外国人の在留資格申請では、個々の状況に応じた柔軟な対応や、入管当局との交渉力が必要になります。
こうした「人間にしかできない付加価値」を提供できる行政書士は、今後も生き残っていけるでしょう。
さらに、AIを活用して業務効率を高めることで、より高度なサービスに注力できるようになります。
定型業務はAIに任せ、自分は顧客との相談やコンサルティングに時間を使うというスタイルです。
私が考える行政書士の生き残り策は、以下の3点です。
一つ目は、高度な専門性を身につけること。
誰でもできる業務ではなく、その人にしかできない専門領域を確立することが重要です。
二つ目は、コンサルティング能力を磨くこと。
単なる手続き代行ではなく、顧客の事業成長をサポートするパートナーとしての役割を果たすことです。
三つ目は、テクノロジーを味方につけること。
AIやITツールを積極的に活用し、業務効率を高めることで、競合との差別化を図れます。
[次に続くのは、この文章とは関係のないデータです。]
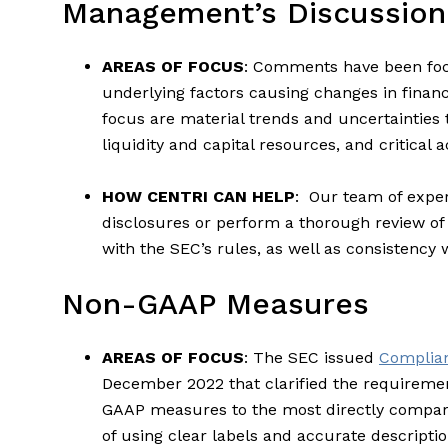
Management’s Discussion
AREAS OF FOCUS
: Comments have been foc
underlying factors causing changes in financ
focus are material trends and uncertainties t
liquidity and capital resources, and critical
HOW CENTRI CAN HELP
: Our team of exper
disclosures or perform a thorough review o
with the SEC’s rules, as well as consistency 
Non-GAAP Measures
AREAS OF FOCUS
: The SEC issued
Complian
December 2022 that clarified the requiremen
GAAP measures to the most directly compa
of using clear labels and accurate descrip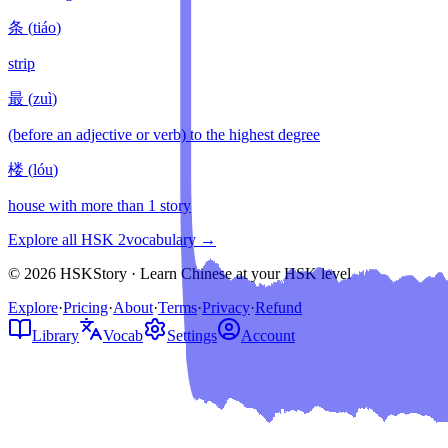
条
(
tiáo
)
strip
最
(
zuì
)
(before an adjective or verb) to the highest degree
楼
(
lóu
)
house with more than 1 story
Explore all HSK
2
vocabulary →
© 2026 HSKStory · Learn Chinese at your HSK level
Explore
·
Pricing
·
About
·
Terms
·
Privacy
·
Refund
Library
Vocab
Settings
Account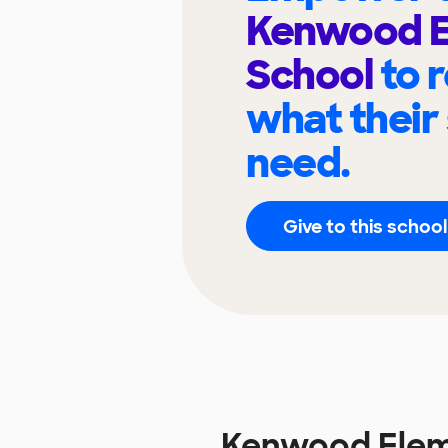
Kenwood E
School
to 
what their
need.
Give to this school
Kenwood Elem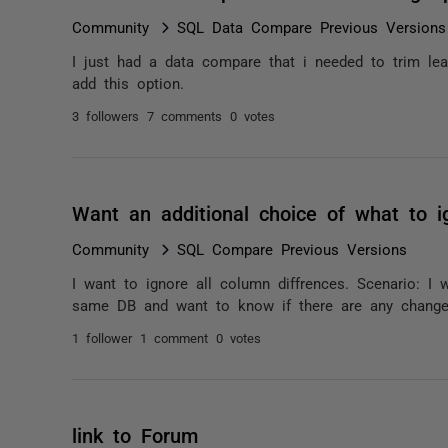
Community
SQL Data Compare Previous Versions
I just had a data compare that i needed to trim lea
add this option.
3 followers
7 comments
0 votes
Want an additional choice of what to i
Community
SQL Compare Previous Versions
I want to ignore all column diffrences. Scenario: I 
same DB and want to know if there are any changes
1 follower
1 comment
0 votes
link to Forum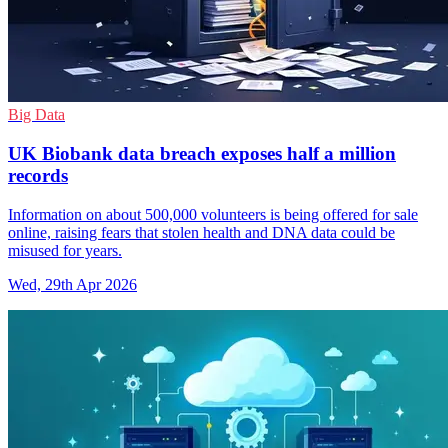
Big Data
UK Biobank data breach exposes half a million
records
Information on about 500,000 volunteers is being offered for sale
online, raising fears that stolen health and DNA data could be
misused for years.
Wed, 29th Apr 2026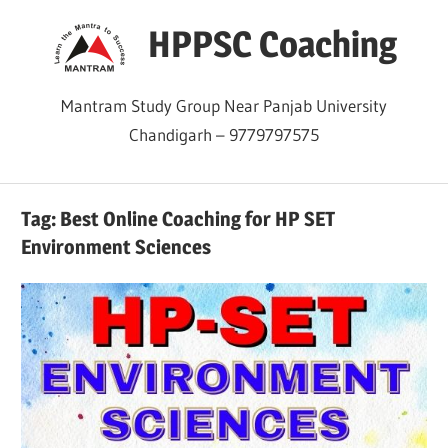
Skip
HPPSC Coaching
to
content
Mantram Study Group Near Panjab University
Chandigarh – 9779797575
Tag:
Best Online Coaching for HP SET
Environment Sciences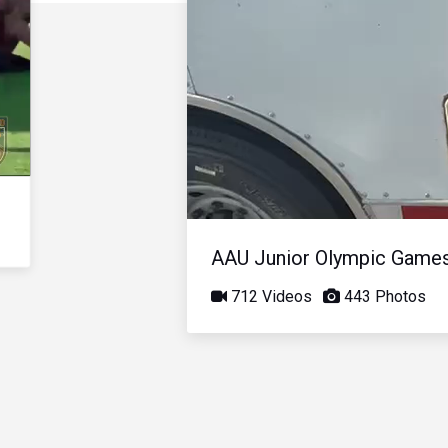
AAU Junior Olympic Game
712 Videos
443 Photos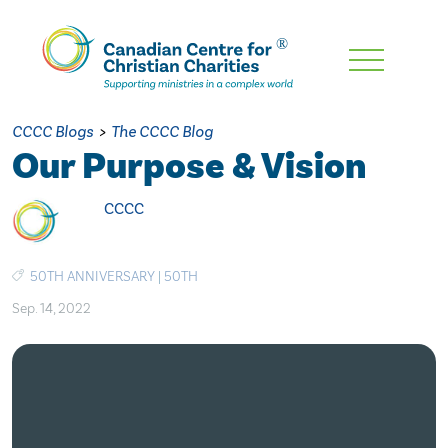
Skip
To
Main
CCCC Blogs
>
The CCCC Blog
Content
Our Purpose & Vision
CCCC
50TH ANNIVERSARY
|
50TH
Sep. 14, 2022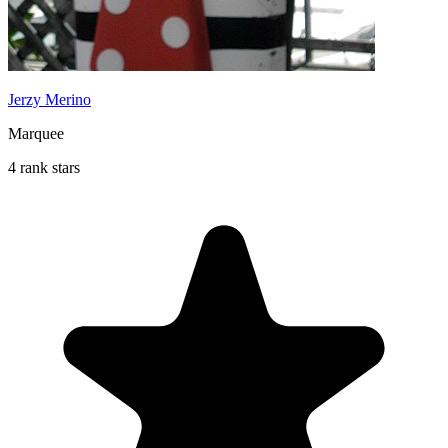
Jerzy Merino
Marquee
4 rank stars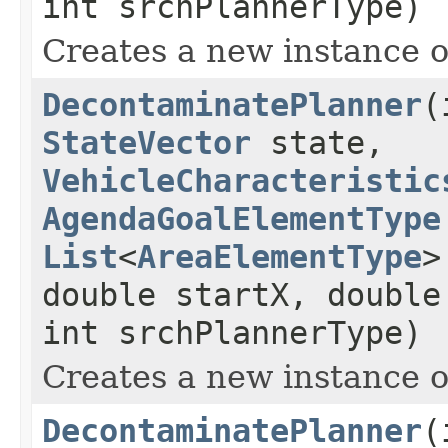
int srchPlannerType)
Creates a new instance 
DecontaminatePlanner
(
StateVector
state,
VehicleCharacteristic
AgendaGoalElementType
List
<
AreaElementType
>
double startX, double
int srchPlannerType)
Creates a new instance 
DecontaminatePlanner
(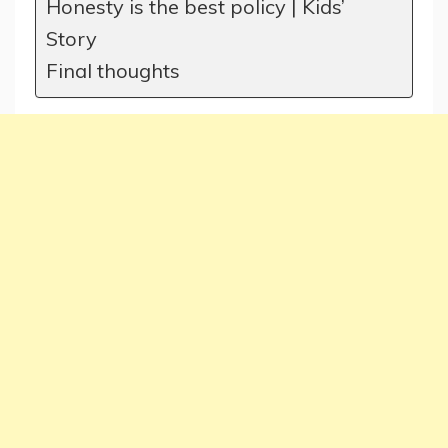
Honesty is the best policy | Kids’
Story
Final thoughts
時代の変化を恐れるのではなく、変化をチャンスと捉えて適応していく姿勢が大切だと感じています。
まとめ
ここまで、行政書士の年収について詳しく見てきました。
改めて要点をまとめてみましょう。
行政書士の平均年収は約600万円程度とされていますが、働き方によって大きく異なります。
勤務型では300万円~500万円程度が相場ですが、独立開業して成功すれば年収1,000万円超えも十分可能です。
行政書士の年収が高いと言われる理由は、主に3つありました。
一つ目は、数千種類に及ぶ独占業務の幅広さです。
許認可申請という安定した需要があり、更新業務で継続的な収入も見込めます。
二つ目は、低コストで独立開業できる点です。
固定費が少ないため、売上の大部分が利益になり、高い利益率を実現できます。
三つ目は、専門特化による高単価化です。
特定分野の専門家としてのポジションを確立することで、価格競争から脱却できます。
高収入を稼ぐ行政書士が手掛ける業務としては、建設業許可や産業廃棄物収集運搬業許可、帰化申請や在留資格申請などがあります。
また、創業融資支援や事業承継コンサルティングなど、付加価値の高いサービスを提供することで、さらに収入を増やせます。
年収1,000万円超えを目指すための戦略としては、ダブルライセンスの活用、Web集客の強化、業務の組織化とDXなどが有効です。
他の法律系士業と比較すると、行政書士は資格取得の難易度が比較的低い一方で、独立開業後の収入上限は高いというコストパフォーマンスの良さがあります。
AI時代においては、定型業務の自動化が進む可能性がある一方で、高度な専門性やコンサルティング能力を持つ行政書士の価値はむしろ高まると考えられます。
私自身、行政書士という資格の可能性を調べる中で、「稼げるかどうかは自分次第」ということを強く感じました。
資格はあくまでスタート地点であり、その後どう専門性を磨き、どう営業力を高めるかが成功の鍵を握っています。